- TASKS AND EXERCISES -
A) From the article on the Labour conference, extract the part from "Every Conference is" to "sustainable low-carbon investment." word for word.
B) Using the article on the Labour conference, decide whether each statement agrees with it, answering yes or no and quoting the words that settle it: (i) The Tories' proposed Home Office cuts are described as equal to 3,500 fewer police. (ii) Alistair Darling is due to address Conference on Tuesday. (iii) The conference is being held in Manchester.
**** PASSAGE SHOWN ****
Labour set plans for post-crisis society
I’m heading to Brighton to join colleagues from across Government, the Parliamentary Labour Party and grass roots Party members from across the country.
Exhibitors, media teams and lobbyists make up the remainder of those who attend the Labour conference each year. I’m especially grateful to the hotel staff, volunteers and police officers whose services ensure this event runs smoothly and safelty.
The conference brings the Labour movement together. Delegates can question Ministers face to face, offer suggestions and explore policy options. Ideas discussed on the conference floor or in fringe meetings may find their way into a White Paper or manifesto pledge.
Every Conference is unique but this year will highlight key decisions facing the country. We need to remember where we were a year ago. Lehman’s had collapsed, credit was drying up, major banks threatened, with the world facing its biggest economic crisis for over 60 years.
Bold decisions since then have had a clear effect, with signs the economy is beginning to recover. Due to decisive action taken by the Government and the Bank of England, up to 500,000 jobs have been saved. Labour delegates, however, will demand we continue to provide more help for people to get back to work.
Alistair Darling has been at the forefront of these historic decisions. On Monday, he will speak about our commitment to cut the deficit in half over four years. On recovery and growth, he will argue it must be delivered through targeted and sustainable low-carbon investment.
Gordon Brown will speak to Conference on Tuesday. His action has helped guide both the UK and other G20 nations during this crisis. So he will now set out plans for a post-crisis society.
In education and health, he will say that reforms must ensure high standards are a guarantee and not a gamble. On family life, he will say affordable childcare and care for the elderly will be protected.
Of course Party Conference is about policy – but its also about politics. Delegates will highlight the risk the Conservatives represent. Their proposed immediate, and ideologically driven, £5 billion cuts will threaten our fragile recovery. Meanwhile, the same ideology offers a £200,000 giveaway to the 3,000 wealthiest estates.
Labour however will fight hard for ordinary working people. We will, on their behalf, tackle crime and the fear of crime. The Tories talk tough on crime but they would weaken the use of DNA evidence and make cuts to the Home Office budget equivalent to 3,500 fewer police.
That kind of change is risky change and will not be acceptable to delegates or ordinary voters. Conference this week gives Labour the opportunity to set out its vision for a post-crisis recovery, while highlighting how the Tories would put it all at risk.
**** GIVEN RECORDS ****
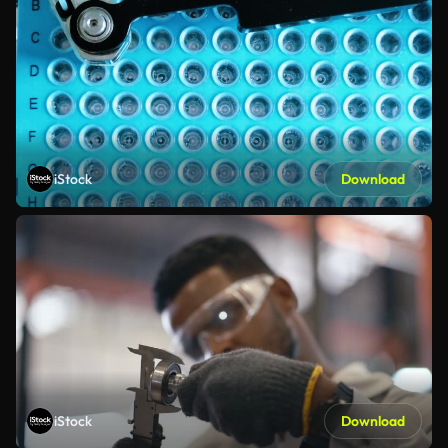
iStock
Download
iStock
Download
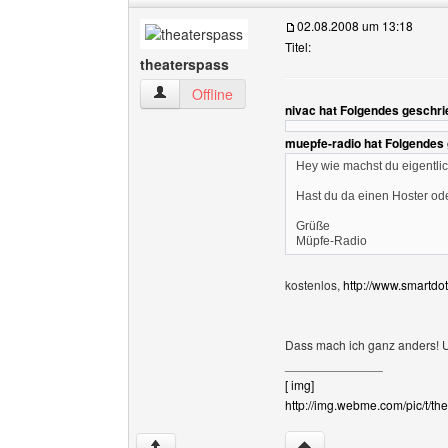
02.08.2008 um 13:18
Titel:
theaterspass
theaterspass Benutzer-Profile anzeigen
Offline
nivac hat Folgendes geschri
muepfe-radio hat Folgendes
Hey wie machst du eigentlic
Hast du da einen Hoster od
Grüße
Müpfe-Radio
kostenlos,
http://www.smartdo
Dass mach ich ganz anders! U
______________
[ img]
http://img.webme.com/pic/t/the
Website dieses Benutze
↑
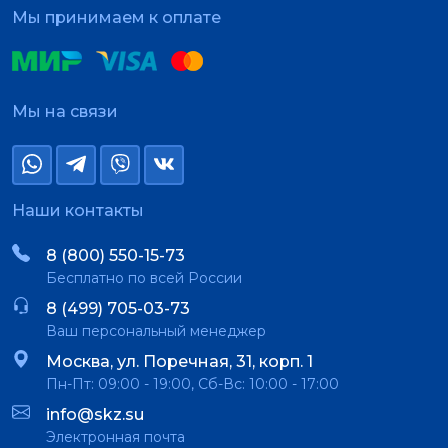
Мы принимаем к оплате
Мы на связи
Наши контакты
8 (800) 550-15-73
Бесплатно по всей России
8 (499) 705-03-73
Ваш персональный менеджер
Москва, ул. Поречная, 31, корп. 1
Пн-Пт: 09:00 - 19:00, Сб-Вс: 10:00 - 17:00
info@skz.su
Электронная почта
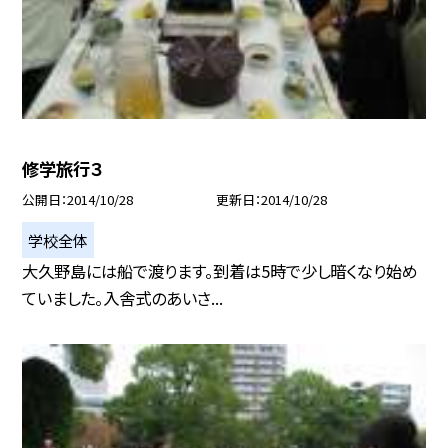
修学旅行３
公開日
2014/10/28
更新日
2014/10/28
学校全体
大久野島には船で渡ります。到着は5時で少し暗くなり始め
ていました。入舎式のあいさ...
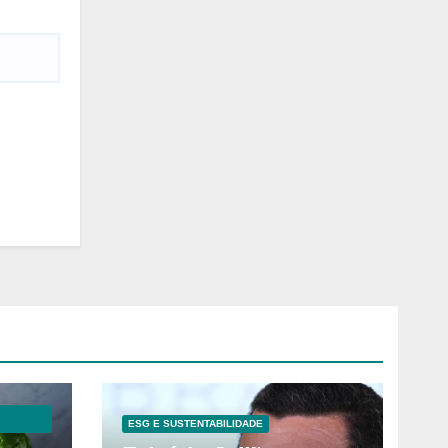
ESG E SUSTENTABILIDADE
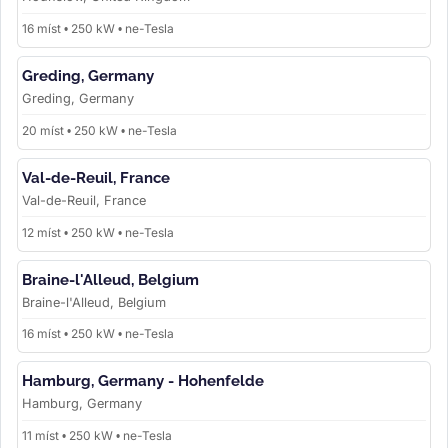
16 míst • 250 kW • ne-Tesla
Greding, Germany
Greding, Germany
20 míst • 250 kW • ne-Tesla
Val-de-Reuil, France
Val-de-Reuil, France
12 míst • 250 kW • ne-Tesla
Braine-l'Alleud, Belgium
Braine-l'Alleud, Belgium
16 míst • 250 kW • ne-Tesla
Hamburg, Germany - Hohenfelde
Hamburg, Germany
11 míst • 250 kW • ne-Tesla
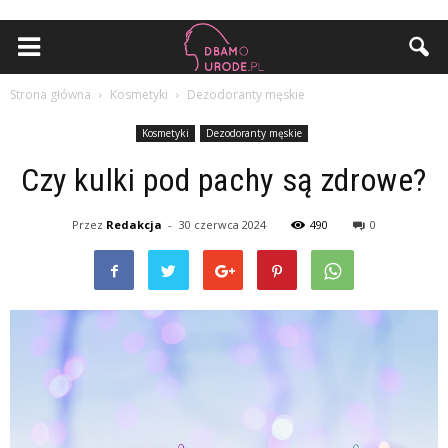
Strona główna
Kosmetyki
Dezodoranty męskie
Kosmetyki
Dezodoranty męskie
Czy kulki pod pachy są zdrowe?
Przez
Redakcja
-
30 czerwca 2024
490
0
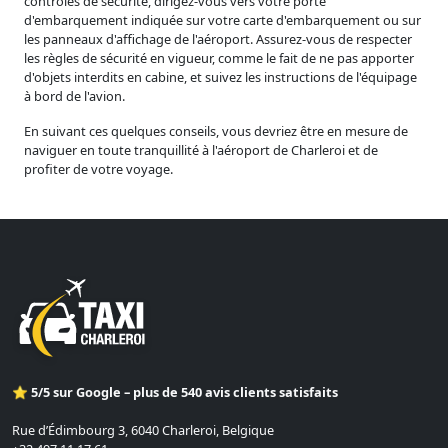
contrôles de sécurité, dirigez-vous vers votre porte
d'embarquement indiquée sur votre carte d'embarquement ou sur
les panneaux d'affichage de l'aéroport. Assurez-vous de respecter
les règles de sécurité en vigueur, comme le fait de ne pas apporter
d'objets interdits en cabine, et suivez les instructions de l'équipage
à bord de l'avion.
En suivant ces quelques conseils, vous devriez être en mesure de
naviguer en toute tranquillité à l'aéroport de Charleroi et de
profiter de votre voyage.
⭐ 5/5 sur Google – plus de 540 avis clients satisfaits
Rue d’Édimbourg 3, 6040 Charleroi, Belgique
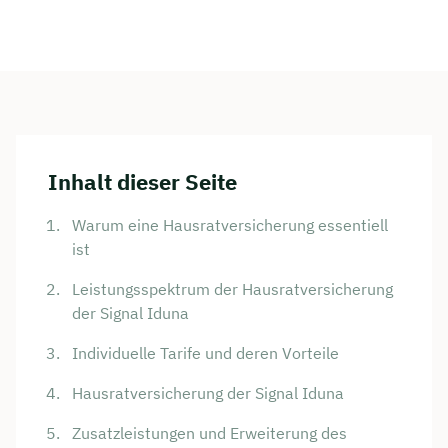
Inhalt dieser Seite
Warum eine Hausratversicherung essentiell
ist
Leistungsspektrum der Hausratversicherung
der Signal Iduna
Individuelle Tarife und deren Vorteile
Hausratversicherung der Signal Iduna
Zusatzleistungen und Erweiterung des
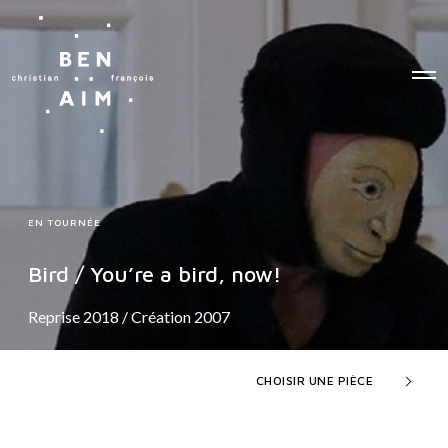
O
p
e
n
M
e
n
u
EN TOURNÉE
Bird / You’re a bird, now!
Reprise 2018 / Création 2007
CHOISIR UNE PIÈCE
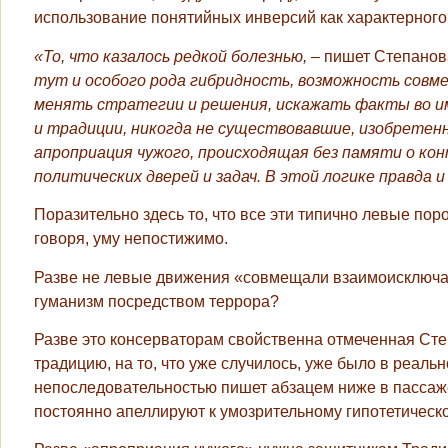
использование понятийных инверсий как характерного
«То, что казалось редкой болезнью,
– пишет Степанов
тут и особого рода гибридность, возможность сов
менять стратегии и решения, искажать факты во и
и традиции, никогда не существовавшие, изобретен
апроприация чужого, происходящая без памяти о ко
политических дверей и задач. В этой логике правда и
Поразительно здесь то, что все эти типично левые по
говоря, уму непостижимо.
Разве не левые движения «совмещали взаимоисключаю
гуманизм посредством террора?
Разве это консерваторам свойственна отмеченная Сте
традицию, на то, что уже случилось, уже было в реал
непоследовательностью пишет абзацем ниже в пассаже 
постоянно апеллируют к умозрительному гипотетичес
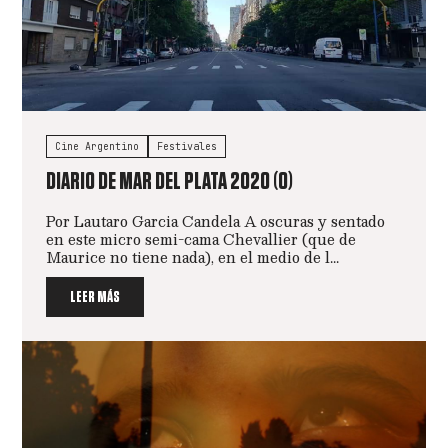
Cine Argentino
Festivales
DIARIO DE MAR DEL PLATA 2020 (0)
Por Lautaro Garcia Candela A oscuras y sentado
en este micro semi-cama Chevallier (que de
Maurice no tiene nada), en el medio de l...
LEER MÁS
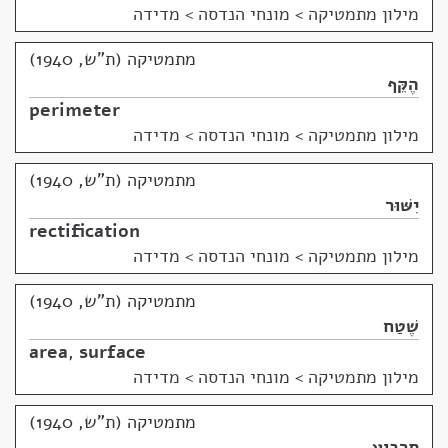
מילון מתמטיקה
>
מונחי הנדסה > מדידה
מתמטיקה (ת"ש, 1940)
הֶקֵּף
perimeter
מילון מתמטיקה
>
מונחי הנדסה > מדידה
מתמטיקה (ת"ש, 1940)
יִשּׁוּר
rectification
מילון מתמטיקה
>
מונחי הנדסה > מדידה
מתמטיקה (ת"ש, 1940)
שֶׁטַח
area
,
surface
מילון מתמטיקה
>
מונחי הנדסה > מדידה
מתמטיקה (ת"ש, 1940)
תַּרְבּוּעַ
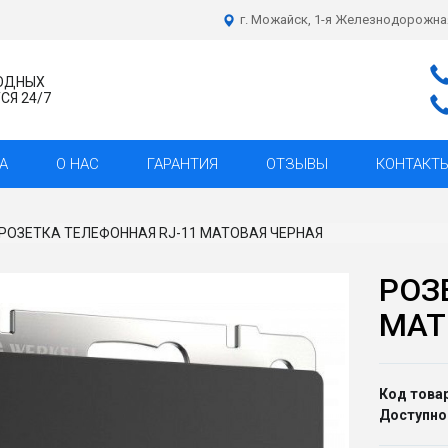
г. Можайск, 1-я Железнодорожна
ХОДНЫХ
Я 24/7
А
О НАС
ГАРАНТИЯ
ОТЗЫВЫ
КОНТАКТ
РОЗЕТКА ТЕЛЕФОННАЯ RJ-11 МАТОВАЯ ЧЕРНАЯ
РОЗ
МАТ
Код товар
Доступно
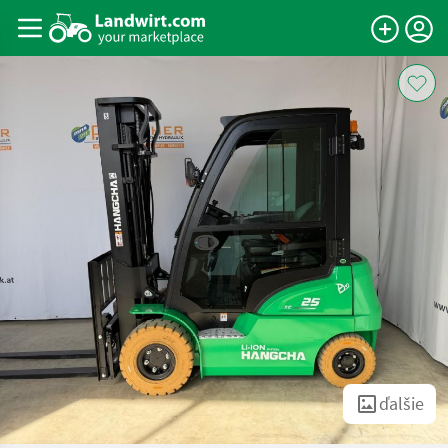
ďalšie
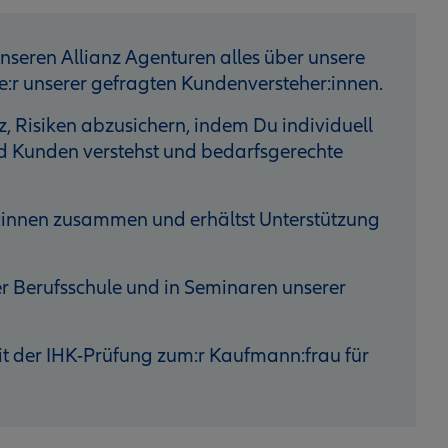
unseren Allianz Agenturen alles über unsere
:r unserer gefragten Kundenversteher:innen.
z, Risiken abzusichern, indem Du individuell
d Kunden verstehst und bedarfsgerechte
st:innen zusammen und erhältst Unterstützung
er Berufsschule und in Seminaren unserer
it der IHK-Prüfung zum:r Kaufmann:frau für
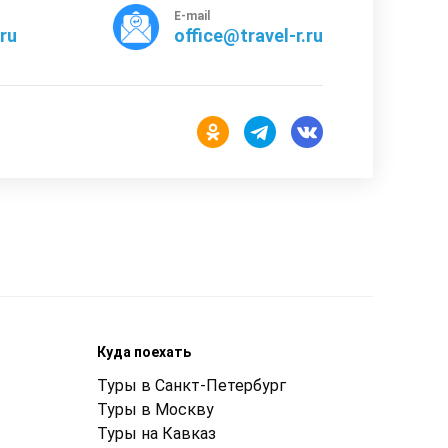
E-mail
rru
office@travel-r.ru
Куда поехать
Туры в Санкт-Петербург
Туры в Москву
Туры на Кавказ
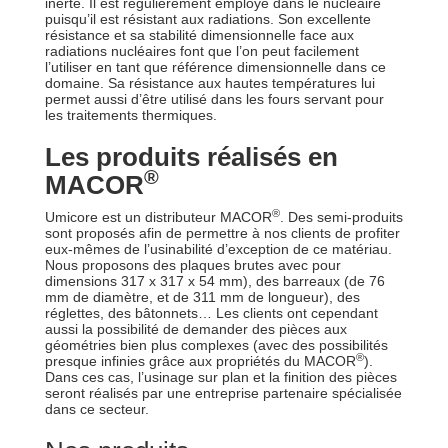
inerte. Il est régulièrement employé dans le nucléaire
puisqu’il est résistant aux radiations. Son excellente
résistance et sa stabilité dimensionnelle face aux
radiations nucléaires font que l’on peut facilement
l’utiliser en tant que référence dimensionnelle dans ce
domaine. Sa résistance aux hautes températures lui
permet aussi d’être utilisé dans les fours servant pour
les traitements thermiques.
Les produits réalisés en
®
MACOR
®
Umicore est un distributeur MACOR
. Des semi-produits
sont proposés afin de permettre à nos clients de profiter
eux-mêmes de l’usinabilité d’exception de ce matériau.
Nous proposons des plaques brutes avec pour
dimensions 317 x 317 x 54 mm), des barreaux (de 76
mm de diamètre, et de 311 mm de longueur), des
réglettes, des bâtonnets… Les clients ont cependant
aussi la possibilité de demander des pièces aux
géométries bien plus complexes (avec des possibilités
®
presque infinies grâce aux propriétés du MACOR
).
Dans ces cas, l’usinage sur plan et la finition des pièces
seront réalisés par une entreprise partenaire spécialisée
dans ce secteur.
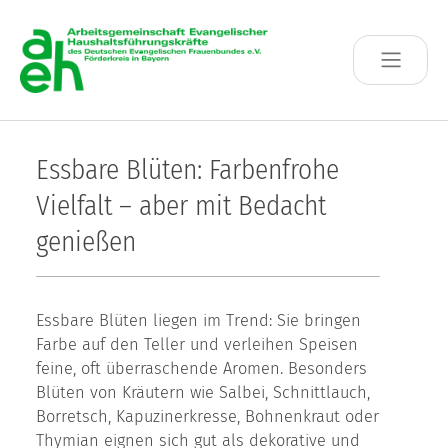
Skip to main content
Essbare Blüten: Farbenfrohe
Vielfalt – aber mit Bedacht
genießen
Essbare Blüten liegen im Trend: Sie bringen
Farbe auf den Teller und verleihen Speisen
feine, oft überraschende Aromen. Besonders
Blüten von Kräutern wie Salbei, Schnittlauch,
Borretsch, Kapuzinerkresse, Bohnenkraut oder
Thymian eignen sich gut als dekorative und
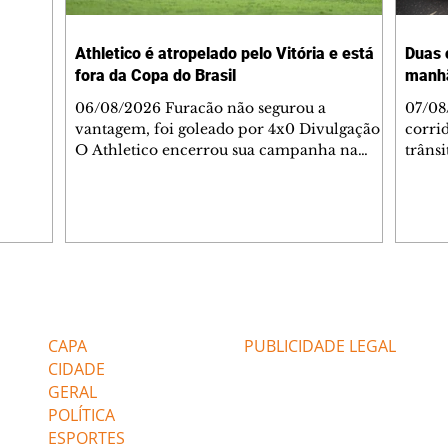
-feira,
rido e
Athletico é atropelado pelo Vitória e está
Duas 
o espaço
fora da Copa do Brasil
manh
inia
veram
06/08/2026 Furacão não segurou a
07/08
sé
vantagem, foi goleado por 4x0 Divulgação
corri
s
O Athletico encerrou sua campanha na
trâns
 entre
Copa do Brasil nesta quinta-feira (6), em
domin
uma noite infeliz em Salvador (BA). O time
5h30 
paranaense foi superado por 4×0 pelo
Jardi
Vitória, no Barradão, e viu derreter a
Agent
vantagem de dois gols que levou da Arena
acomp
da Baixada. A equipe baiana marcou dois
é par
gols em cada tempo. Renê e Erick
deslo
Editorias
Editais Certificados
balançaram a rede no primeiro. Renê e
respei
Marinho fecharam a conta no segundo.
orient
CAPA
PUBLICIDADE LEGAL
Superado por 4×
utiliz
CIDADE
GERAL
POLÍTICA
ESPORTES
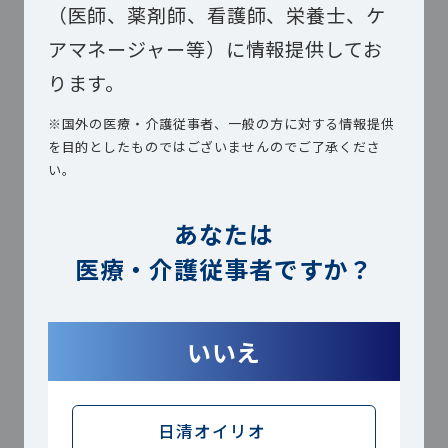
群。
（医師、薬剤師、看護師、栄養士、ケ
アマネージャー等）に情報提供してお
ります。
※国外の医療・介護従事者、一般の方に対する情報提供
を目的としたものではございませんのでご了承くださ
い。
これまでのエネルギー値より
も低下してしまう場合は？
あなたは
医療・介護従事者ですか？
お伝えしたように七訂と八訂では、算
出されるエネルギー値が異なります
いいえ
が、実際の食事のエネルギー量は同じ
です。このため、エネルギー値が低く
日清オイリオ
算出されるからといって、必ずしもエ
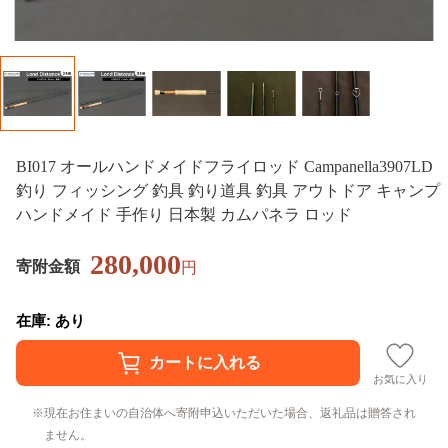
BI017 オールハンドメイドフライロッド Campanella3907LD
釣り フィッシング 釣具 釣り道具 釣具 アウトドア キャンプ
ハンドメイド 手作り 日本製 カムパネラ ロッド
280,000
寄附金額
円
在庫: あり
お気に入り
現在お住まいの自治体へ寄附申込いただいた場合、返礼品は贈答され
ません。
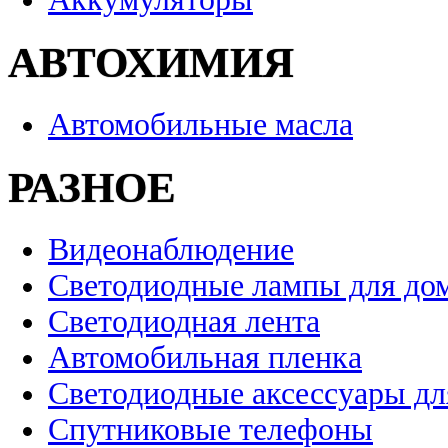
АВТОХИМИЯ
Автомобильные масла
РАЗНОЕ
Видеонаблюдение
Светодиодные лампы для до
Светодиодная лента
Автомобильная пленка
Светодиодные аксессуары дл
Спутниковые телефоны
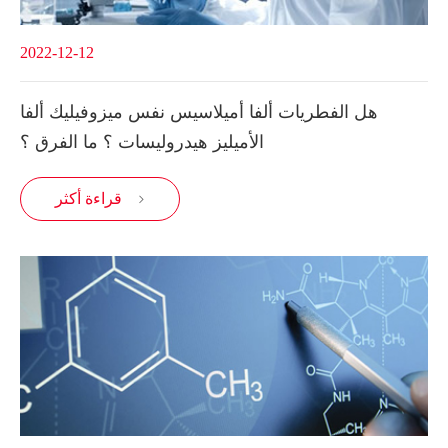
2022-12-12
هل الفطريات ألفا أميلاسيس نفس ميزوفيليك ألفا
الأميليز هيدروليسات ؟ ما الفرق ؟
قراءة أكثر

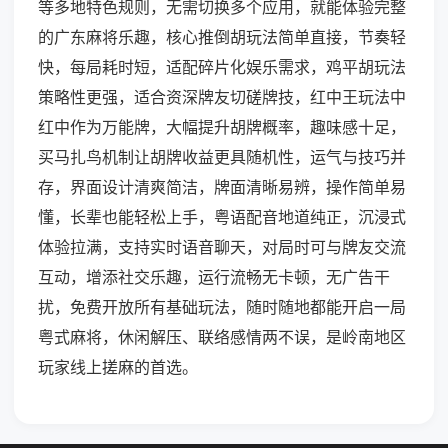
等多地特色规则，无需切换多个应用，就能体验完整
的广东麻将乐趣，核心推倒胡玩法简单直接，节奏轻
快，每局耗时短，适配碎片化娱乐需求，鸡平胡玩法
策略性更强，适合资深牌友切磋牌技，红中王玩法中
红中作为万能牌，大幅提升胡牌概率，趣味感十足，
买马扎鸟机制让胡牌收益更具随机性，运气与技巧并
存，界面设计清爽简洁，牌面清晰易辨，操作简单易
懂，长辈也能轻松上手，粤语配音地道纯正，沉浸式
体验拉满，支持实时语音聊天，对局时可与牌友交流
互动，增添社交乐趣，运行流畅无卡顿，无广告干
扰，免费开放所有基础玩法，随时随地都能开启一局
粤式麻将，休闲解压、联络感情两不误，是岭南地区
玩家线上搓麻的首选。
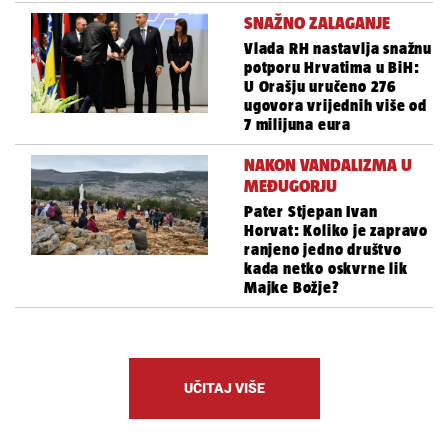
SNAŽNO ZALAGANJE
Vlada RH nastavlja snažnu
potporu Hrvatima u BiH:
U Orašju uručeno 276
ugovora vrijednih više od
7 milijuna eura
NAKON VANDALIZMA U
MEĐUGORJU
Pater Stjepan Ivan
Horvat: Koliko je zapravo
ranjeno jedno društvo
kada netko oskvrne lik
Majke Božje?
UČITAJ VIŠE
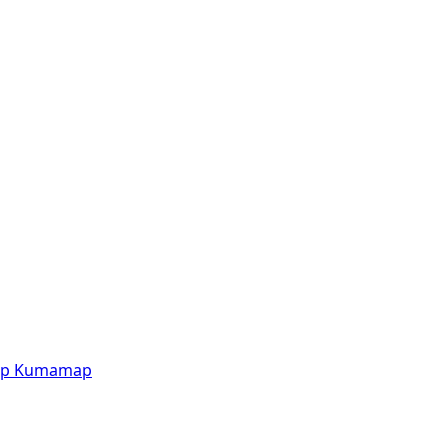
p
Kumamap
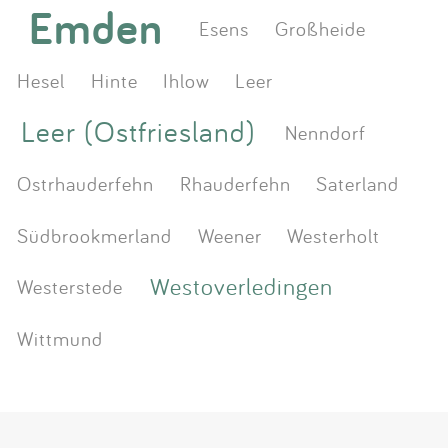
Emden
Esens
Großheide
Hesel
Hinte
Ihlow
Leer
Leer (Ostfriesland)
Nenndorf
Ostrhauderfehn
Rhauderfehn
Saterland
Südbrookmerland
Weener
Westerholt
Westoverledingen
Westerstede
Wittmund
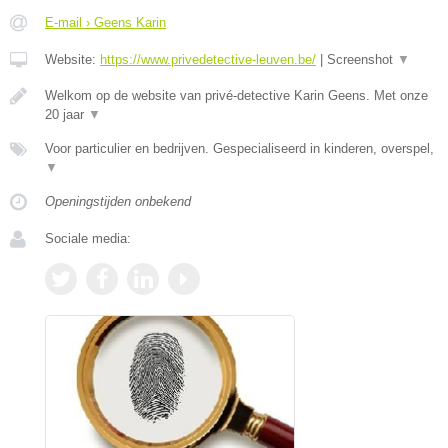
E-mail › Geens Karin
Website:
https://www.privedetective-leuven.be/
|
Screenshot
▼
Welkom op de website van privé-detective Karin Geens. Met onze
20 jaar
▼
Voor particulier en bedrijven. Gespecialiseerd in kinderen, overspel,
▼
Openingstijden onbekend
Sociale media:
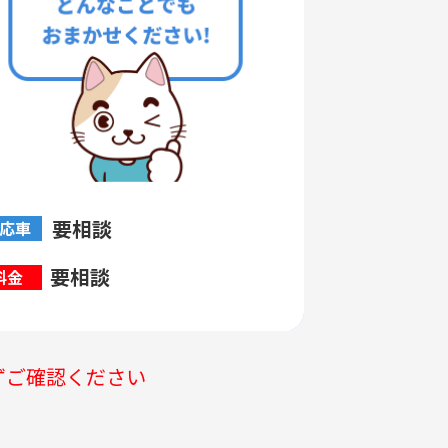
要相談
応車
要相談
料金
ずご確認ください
****
- RESPONSES BY ITEM NUMBER -
A)
Every Conference is unique but this year will highlight key decisions facing the country. We need to remember where we were a year ago. Lehman’s had collapsed, credit was drying up, major banks threatened, with the world facing its biggest economic crisis for over 60 years.
Bold decisions since then have had a clear effect, with signs the economy is beginning to recover. Due to decisive action taken by the Government and the Bank of England, up to 500,000 jobs have been saved. Labour delegates, however, will demand we continue to provide more help for people to get back to work.
Alistair Darling has been at the forefront of these historic decisions. On Monday, he will speak about our commitment to cut the deficit in half over four years. On recovery and growth, he will argue it must be delivered through targeted and sustainable low-carbon investment.

B)
(i) Yes: "make cuts to the Home Office budget equivalent to 3,500 fewer police."
(ii) No: "On Monday, he will speak about our commitment to cut the deficit in half over four years." and "Gordon Brown will speak to Conference on Tuesday."
(iii) No: "I’m heading to Brighton"